What to do.
Please keep to the lines below from the one with "FBtr0072587" through the one with "FBtr0345817", and restate them word for word, ends included.

Document images with source code:
━━━━━━━━━━━━━━━━
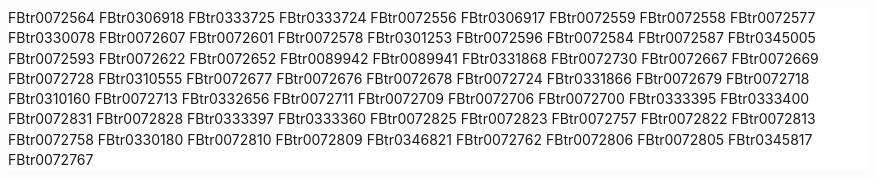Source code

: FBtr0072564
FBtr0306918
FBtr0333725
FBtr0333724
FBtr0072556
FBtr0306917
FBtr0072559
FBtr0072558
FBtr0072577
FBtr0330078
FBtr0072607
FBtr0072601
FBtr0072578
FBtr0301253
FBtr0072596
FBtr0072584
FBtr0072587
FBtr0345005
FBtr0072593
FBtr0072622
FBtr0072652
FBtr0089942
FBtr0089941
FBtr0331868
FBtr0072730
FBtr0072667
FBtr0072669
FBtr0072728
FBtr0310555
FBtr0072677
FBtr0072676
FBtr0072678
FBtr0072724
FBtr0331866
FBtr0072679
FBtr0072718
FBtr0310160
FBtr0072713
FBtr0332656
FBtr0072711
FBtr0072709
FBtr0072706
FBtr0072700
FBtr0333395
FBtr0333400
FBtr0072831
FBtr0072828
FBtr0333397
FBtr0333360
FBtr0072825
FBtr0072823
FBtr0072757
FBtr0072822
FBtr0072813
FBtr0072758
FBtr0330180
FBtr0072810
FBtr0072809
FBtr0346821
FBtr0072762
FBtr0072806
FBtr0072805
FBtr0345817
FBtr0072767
━━━━━━━━━━━━━━━━
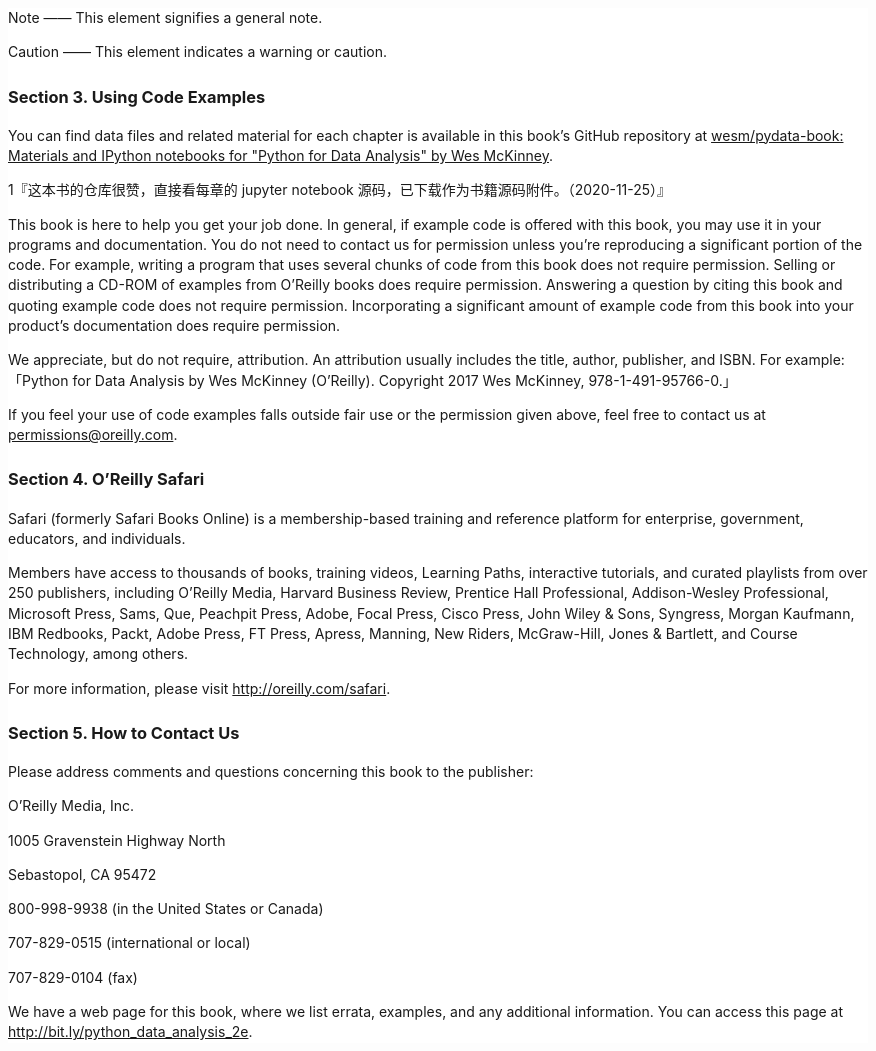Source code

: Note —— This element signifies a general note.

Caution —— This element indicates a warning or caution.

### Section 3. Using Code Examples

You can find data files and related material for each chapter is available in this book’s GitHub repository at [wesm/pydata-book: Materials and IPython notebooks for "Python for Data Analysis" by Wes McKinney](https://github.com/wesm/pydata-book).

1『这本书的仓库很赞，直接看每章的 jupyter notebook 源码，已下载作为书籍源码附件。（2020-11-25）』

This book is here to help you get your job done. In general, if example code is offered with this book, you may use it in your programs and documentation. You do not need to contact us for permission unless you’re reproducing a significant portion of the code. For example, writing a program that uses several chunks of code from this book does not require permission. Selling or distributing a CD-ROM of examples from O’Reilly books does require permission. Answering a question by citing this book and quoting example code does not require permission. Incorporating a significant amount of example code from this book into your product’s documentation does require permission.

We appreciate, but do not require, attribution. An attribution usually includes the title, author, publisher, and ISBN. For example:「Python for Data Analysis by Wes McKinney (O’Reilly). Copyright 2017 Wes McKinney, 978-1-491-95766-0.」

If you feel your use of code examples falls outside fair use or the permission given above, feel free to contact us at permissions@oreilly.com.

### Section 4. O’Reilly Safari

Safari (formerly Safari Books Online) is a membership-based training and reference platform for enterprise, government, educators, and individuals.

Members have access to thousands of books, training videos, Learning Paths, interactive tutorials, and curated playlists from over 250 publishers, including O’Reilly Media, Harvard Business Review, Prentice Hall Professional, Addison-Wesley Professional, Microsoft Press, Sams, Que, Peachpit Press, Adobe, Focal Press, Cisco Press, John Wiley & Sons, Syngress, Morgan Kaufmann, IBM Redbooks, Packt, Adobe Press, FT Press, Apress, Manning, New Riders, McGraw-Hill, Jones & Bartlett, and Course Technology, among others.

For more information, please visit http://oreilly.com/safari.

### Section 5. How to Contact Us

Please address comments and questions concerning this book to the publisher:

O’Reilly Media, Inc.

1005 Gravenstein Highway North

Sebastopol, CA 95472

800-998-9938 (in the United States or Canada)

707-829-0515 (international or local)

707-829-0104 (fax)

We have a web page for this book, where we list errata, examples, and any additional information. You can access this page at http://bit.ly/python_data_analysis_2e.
━━━━━━━━━━━━━━━━
Answer area.
FBtr0072587
FBtr0345005
FBtr0072593
FBtr0072622
FBtr0072652
FBtr0089942
FBtr0089941
FBtr0331868
FBtr0072730
FBtr0072667
FBtr0072669
FBtr0072728
FBtr0310555
FBtr0072677
FBtr0072676
FBtr0072678
FBtr0072724
FBtr0331866
FBtr0072679
FBtr0072718
FBtr0310160
FBtr0072713
FBtr0332656
FBtr0072711
FBtr0072709
FBtr0072706
FBtr0072700
FBtr0333395
FBtr0333400
FBtr0072831
FBtr0072828
FBtr0333397
FBtr0333360
FBtr0072825
FBtr0072823
FBtr0072757
FBtr0072822
FBtr0072813
FBtr0072758
FBtr0330180
FBtr0072810
FBtr0072809
FBtr0346821
FBtr0072762
FBtr0072806
FBtr0072805
FBtr0345817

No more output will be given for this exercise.